A study of new Palestinian urban morphologies by Professors Salem Thawaba & Hiba Hassoun of Birzeit University (a project I had the privilege of editing in 2022) illustrates how occupation changes the philosophy of urban planning even outside of the immediate construction consequences of the settlements.

‘Atara, an indigenous Palestinian village in the West Bank, is planned as so: divisions of land in ‘Atara followed the property lines, due to the land tenure system. “These lines were irregular, and the size of the plots were determined by Palestinian land ownership and inheritance systems. The plots were demarcated (with title deeds) and the built-up area was integrated into surrounding rural landscapes and green orchards, following an organic layout” (21). The three other case studies embody the consequences of Zionist occupation. The most immediately identifiable is Beit El, a suburban settlement, that forewent the early settler urban planning philosophies of the Kibbutz or Moshave (communal, agriculturally-centered communities) and opted for a new form: the Yishuv Kehillati, which “aimed to fulfill the desire of middle-class families for ‘quality of life’ in ‘gated localities’ while being ‘protected from the undesirables’” (Schwake 241-253).

Past the nakedly racist tenets of the Yishuv Kehillati, we see the Al-Jalazone refugee camp, a chaotic, vertically built community with buildings made of non-durable materials and intertwined roads/architecture. Designed as a temporary solution for those exiled from their homes by Israeli forces, it has become a long-term community for refugees, with urban planning that is ephemeral and rebuilt continuously. Then we have the Rawabi Palestinian suburb, a newer development designed to replicate the settler neighborhoods and by extent destroys the tenets of the indigenous planning philosophy, including the maintenance of organic land flow. The “body” of the land is continuously interrupted by colonial influence.

After witnessing the incident with the injured Palestinian woman forced to walk back to Bethlehem, John Smith ends his anecdote: “The rest of us don’t have much trouble… I didn’t have any trouble at all, as a Westerner. Didn’t even have to open the passport, I just flashed the outside cover and got ushered through. As I walked out into the light outside, along the wall, as you go up the ramp to leave the checkpoint, at regular intervals there are these signs which in three languages say ‘Please Keep the Terminal Clean.’”

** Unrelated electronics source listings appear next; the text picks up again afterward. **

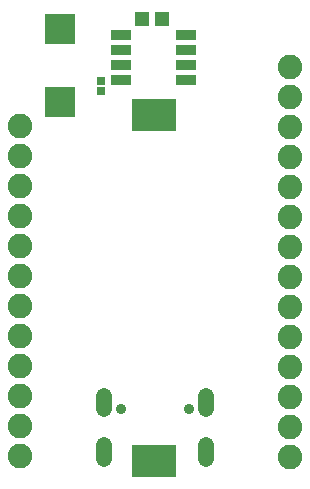
<source format=gbr>
G04 EAGLE Gerber RS-274X export*
G75*
%MOMM*%
%FSLAX34Y34*%
%LPD*%
%INSoldermask Bottom*%
%IPPOS*%
%AMOC8*
5,1,8,0,0,1.08239X$1,22.5*%
G01*
%ADD10R,2.606800X2.571200*%
%ADD11C,1.361200*%
%ADD12C,0.903200*%
%ADD13R,3.803200X2.803200*%
%ADD14C,2.082800*%
%ADD15R,1.727200X0.812800*%
%ADD16R,0.803200X0.743200*%
%ADD17R,1.303200X1.203200*%


D10*
X46508Y321558D03*
X46508Y383982D03*
D11*
X83260Y73090D02*
X83260Y61510D01*
X169660Y61510D02*
X169660Y73090D01*
X83260Y31290D02*
X83260Y19710D01*
X169660Y19710D02*
X169660Y31290D01*
D12*
X97560Y62000D03*
X155360Y62000D03*
D13*
X125460Y18000D03*
X125460Y311000D03*
D14*
X12110Y301660D03*
X12110Y276260D03*
X12110Y250860D03*
X12110Y225460D03*
X12110Y200060D03*
X12110Y174660D03*
X12110Y149260D03*
X12110Y123860D03*
X12110Y98460D03*
X12110Y73060D03*
X12110Y47660D03*
X12110Y22260D03*
X241380Y351190D03*
X241380Y325790D03*
X241380Y300390D03*
X241380Y274990D03*
X241380Y249590D03*
X241380Y224190D03*
X241380Y198790D03*
X241380Y173390D03*
X241380Y147990D03*
X241380Y122590D03*
X241380Y97190D03*
X241380Y71790D03*
X241380Y46390D03*
X241380Y20990D03*
D15*
X98298Y340360D03*
X153162Y340360D03*
X98298Y353060D03*
X98298Y365760D03*
X153162Y353060D03*
X153162Y365760D03*
X98298Y378460D03*
X153162Y378460D03*
D16*
X81280Y339600D03*
X81280Y330960D03*
D17*
X132960Y392430D03*
X115960Y392430D03*
M02*

</source>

Smith shoots video vignettes in his comfortable, anonymous hotel rooms, but occasionally catches something: a frozen television screen announcing US/British bombings in Afghanistan, a view of the wall separating the West Bank and occupied territories, a skunk sticker in the closet (“skunk” was Tony Blair’s nickname, “before he was a war criminal"). Totems of imperial violence are everywhere, and Smith remains occluded in these rooms, insulated from mass terror.

After Smith wonders about the human cost of Western military action in Afghanistan as "payback" for 9/11, he points the camera at a suitcase holder in a corner of the hotel room. Previously having remarked on the uselessness of that piece of furniture, he says "What a waste of time. Haven't you got anything better to do?"